For the Reading Stack
A most interesting article here regarding the long running FCPA related disputed by Wynn Resorts and its former board member Kazuo Okada (see here and here for prior posts among others).
“In April 2015, a sworn statement submitted in a Nevada lawsuit between rival casino moguls Steve Wynn and Japan’s Kazuo Okada contained an unusual assertion. Its author said Wynn’s head of security had asked to meet him in Japan and then persuaded him to travel to the United States to talk to federal agents pursuing a different matter: a criminal bribery probe into Okada.
The person who provided the statement, Yoshitaka Fujihara, then an executive at Okada’s Universal Entertainment Corp., said he did not pay for his business-class flights, lodging and meals for two meetings with the FBI in California. Wynn Resorts has since acknowledged covering those costs and making other arrangements for Fujihara, as well as other potential witnesses, to meet with the Feds.
Fujihara’s account helped prompt the judge in the Nevada case to allow questioning into Wynn Resorts’ role in facilitating the separate criminal investigation into Okada. As a result, the case has opened a rare window into the workings of a U.S. overseas bribery probe and the role played by a company in the investigation of a rival, according to a Reuters review of court documents and interviews with people involved.

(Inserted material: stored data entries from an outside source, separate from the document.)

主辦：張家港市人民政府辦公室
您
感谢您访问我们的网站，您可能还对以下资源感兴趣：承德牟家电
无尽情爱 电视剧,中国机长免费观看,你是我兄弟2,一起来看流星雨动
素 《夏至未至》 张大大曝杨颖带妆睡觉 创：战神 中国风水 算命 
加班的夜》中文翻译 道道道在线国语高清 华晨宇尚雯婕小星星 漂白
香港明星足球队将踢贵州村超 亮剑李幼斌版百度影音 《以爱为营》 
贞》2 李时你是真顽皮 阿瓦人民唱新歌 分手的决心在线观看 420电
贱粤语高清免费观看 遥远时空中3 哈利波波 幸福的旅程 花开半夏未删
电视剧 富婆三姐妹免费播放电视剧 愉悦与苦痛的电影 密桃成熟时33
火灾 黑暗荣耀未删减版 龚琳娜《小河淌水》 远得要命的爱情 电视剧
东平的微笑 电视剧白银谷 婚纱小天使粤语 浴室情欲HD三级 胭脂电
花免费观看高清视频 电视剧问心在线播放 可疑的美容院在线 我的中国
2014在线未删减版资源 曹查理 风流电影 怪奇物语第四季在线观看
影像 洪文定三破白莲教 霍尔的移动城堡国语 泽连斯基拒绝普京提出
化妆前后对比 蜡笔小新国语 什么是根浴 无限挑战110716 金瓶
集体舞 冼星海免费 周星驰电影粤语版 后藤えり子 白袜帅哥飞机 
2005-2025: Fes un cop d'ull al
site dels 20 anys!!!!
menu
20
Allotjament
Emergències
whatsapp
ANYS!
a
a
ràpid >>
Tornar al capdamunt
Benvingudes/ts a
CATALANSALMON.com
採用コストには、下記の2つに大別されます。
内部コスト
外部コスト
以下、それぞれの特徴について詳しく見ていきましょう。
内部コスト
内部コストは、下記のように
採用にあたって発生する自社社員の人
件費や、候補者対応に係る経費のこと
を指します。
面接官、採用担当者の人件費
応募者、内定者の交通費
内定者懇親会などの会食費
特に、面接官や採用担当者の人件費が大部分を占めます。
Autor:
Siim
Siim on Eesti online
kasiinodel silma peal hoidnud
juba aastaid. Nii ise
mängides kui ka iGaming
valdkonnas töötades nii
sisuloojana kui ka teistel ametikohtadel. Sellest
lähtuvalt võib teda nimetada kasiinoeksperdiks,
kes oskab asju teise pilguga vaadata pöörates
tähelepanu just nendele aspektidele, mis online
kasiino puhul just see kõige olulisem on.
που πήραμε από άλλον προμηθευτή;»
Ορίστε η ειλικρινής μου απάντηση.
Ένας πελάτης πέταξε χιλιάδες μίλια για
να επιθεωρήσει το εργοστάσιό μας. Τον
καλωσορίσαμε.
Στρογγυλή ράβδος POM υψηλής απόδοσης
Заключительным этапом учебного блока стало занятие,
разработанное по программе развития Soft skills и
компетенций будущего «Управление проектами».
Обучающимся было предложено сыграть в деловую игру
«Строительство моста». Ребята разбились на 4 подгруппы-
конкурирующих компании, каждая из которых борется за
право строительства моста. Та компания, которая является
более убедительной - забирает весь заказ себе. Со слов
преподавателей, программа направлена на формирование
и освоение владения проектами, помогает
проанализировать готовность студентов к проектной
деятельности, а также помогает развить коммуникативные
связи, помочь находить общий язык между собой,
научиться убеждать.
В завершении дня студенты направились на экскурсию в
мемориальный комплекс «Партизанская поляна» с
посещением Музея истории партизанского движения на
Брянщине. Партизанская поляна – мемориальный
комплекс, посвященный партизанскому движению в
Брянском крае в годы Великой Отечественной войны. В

Overseas corruption probes are difficult for the United States to conduct because of language differences, the challenges and costs related to locating and interviewing witnesses, and other issues, legal experts said. As a result, the government leans on companies that are subject to the Foreign Corrupt Practices Act to uncover and report foreign bribes on their own, and corporations often assist investigations into wrongdoing by their own employees or when they believe they are a victim of a crime, the experts said.
But in interviews with half a dozen law professors and former FCPA prosecutors, none said they had heard of a situation in which federal agents had coordinated with a business rival of a target company to contact witnesses and pay for their travel to the United States in an overseas bribery investigation.
Such reliance could suggest that the government probe might not have been pursued in the same way without the rival’s help, and that private interests were helping set the government’s agenda, these experts said. A spokesman for the U.S. Department of Justice declined comment.”